# (Guide) Editing Root Explorer to work with Perma-Temp Root!



## Eugene373

First off: This is a Paid app so I will not Post the App its self, This is just a Guide to make Root Explorer Work with our Perma-Temp Root so you never Lose Root Access via Root Explorer!

You need to know how to use smali & able to resign apk's, I wont be covering a how-to for those steps..

Step 1.).. De-compile Root Explorer using smali

Step 2.).. Open the File CommandShell.smali located at > \smali\com\speedsoftware\rootexplorer\CommandShell.smali ( If you don't have this location, search for the string below ).

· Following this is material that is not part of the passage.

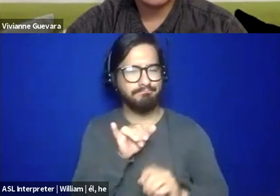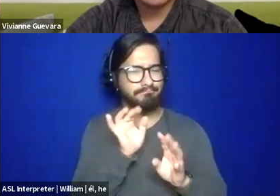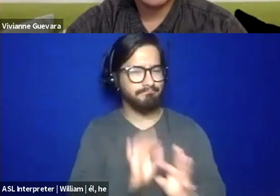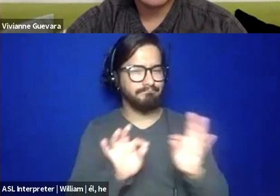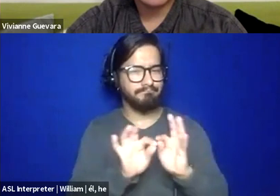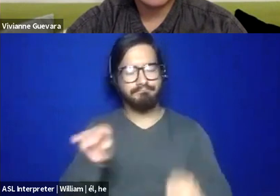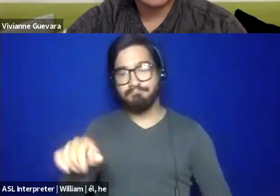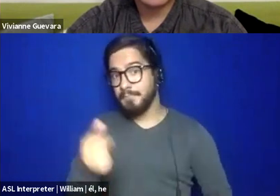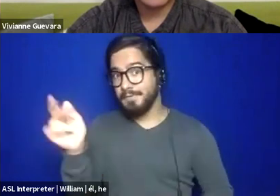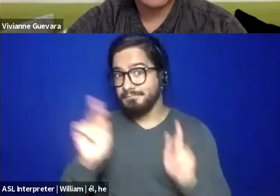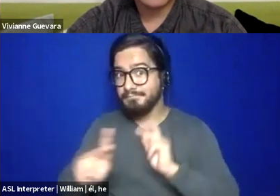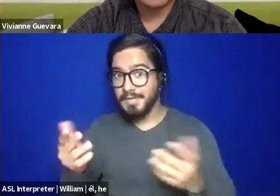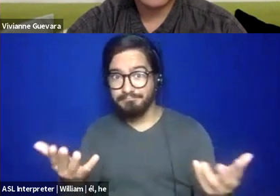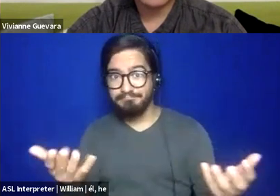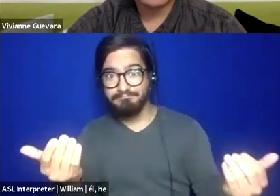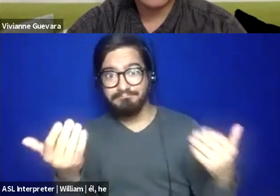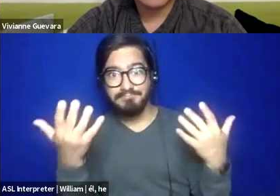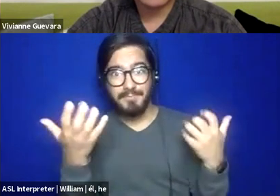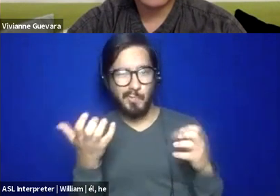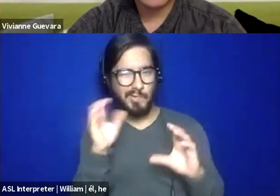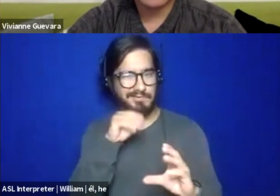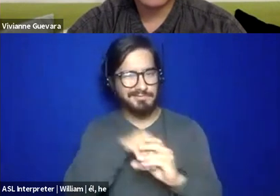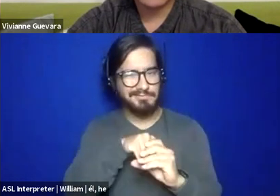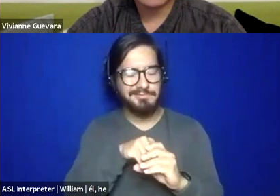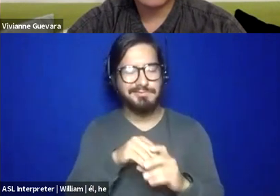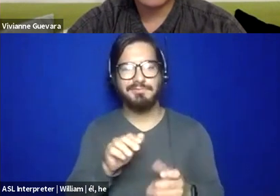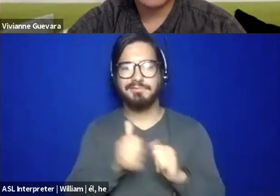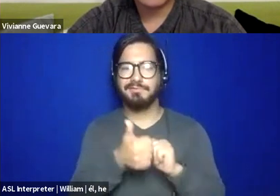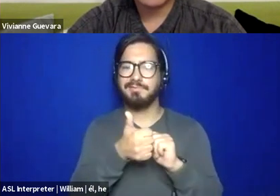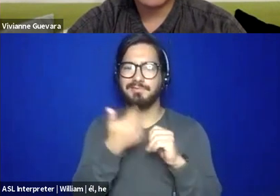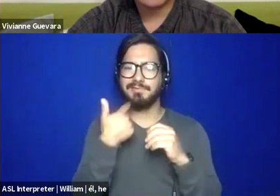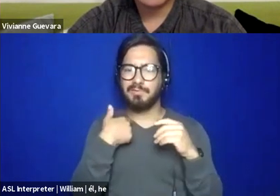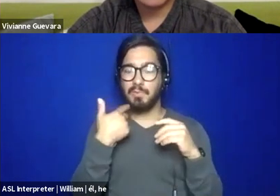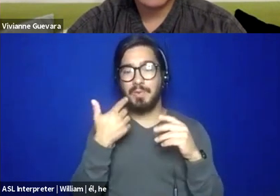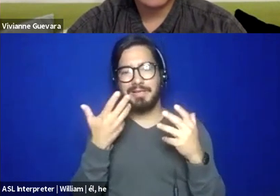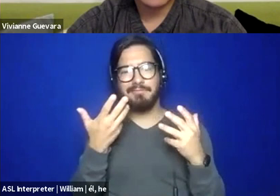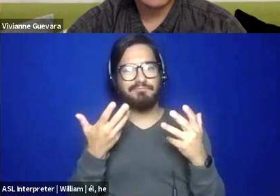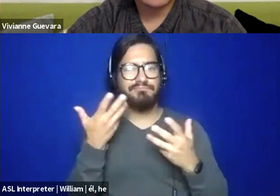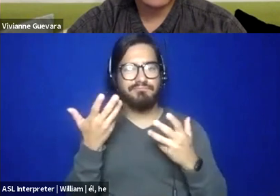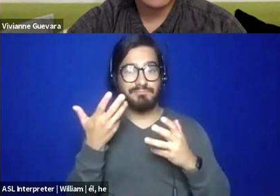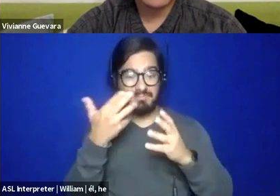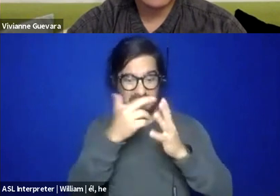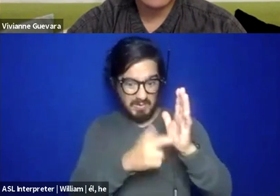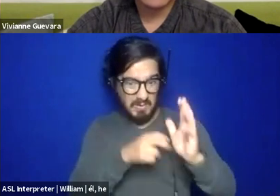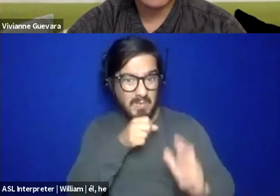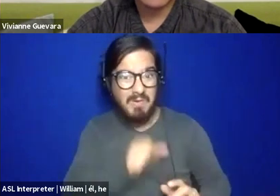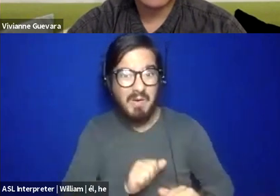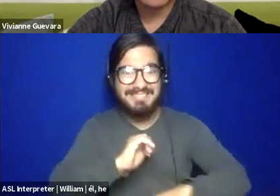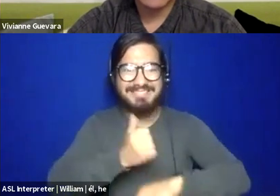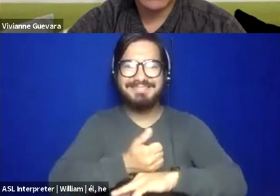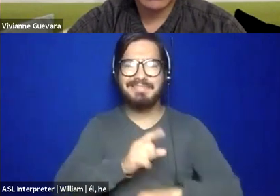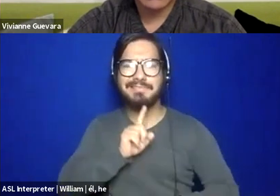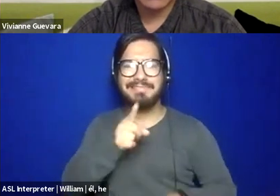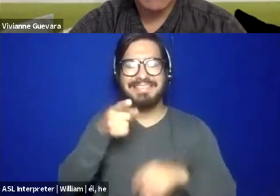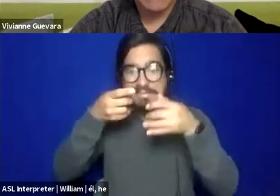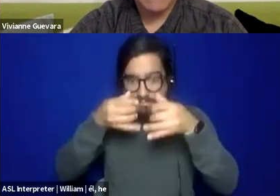How do we duck and dodge, you know, some of these, these antiquated rules that really perpetuate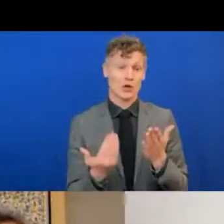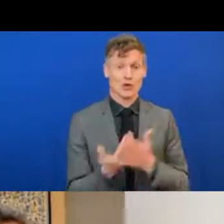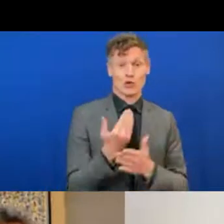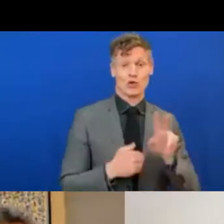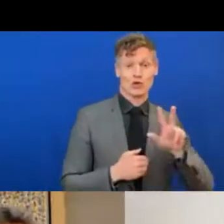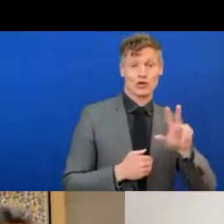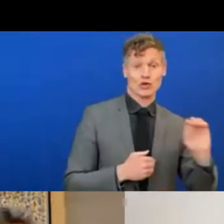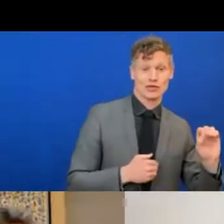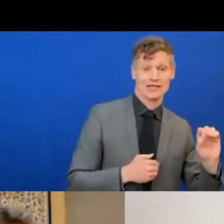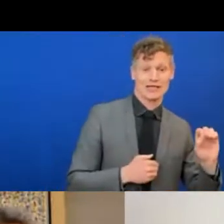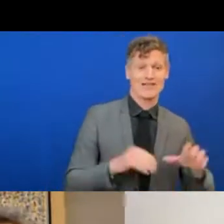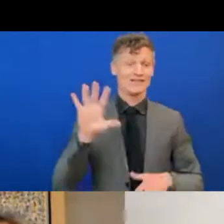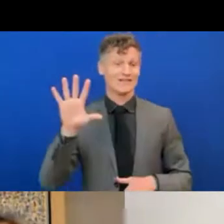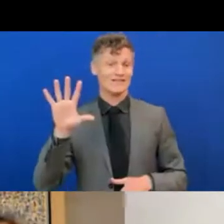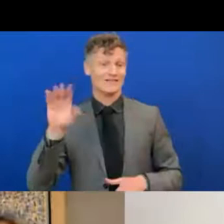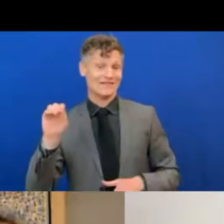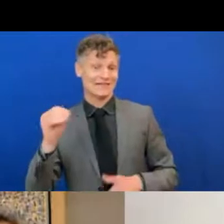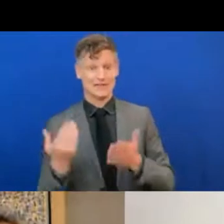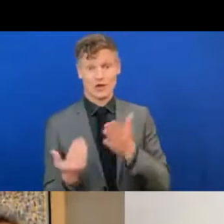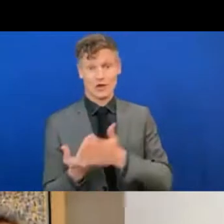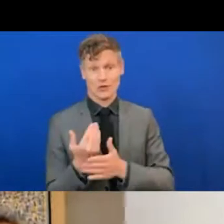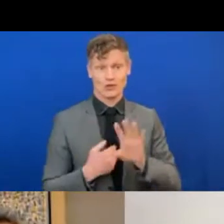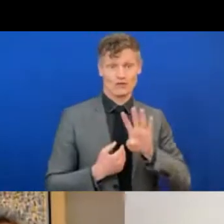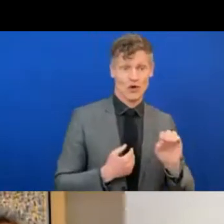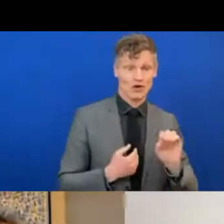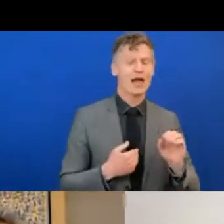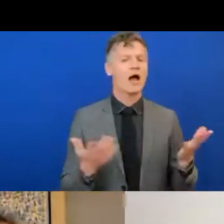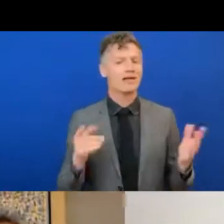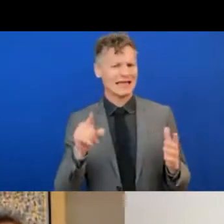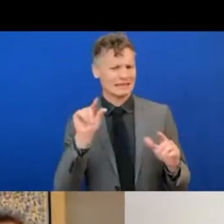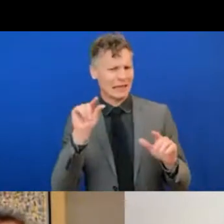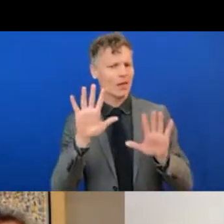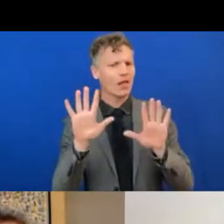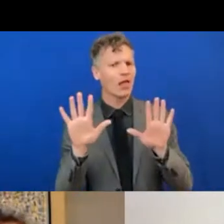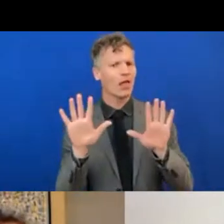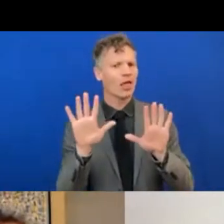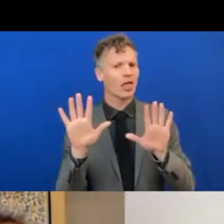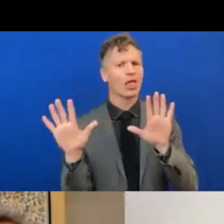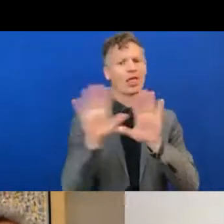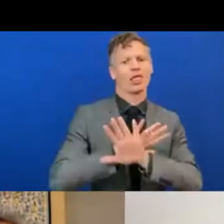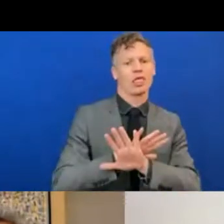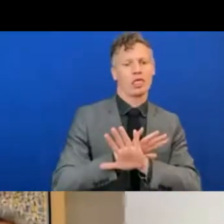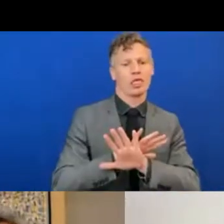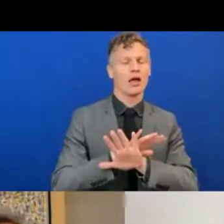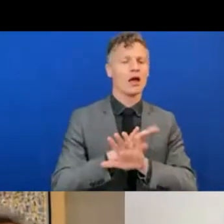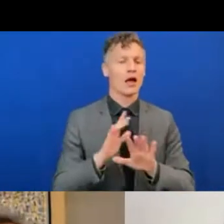older adults invisible. On one hand, it's great because I just turned 37 with this new mathematics. But on the other hand, I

Step 3.).. Find the Strings


Code:


    const-string v8, "/system/xbin/su"<br />
<br />
    const-string v7, "/system/bin/su"<br />
<br />
    const-string v6, "/data/bin/su"

Step 4.).. We now change those string to match these


Code:


    const-string v8, "/sbin/su"<br />
<br />
    const-string v7, "/vendor/bin/su"<br />
<br />
    const-string v6, "/system/bin/su"

Step 5.).. baksmali it & resign the apk

Step 6.).. Unistall the current version of Root Explorer

Step 7.).. Now we can install via adb install or off the sdcard

That's it.. Hope that helps everyone with Root Explorer!
~Eugene


----------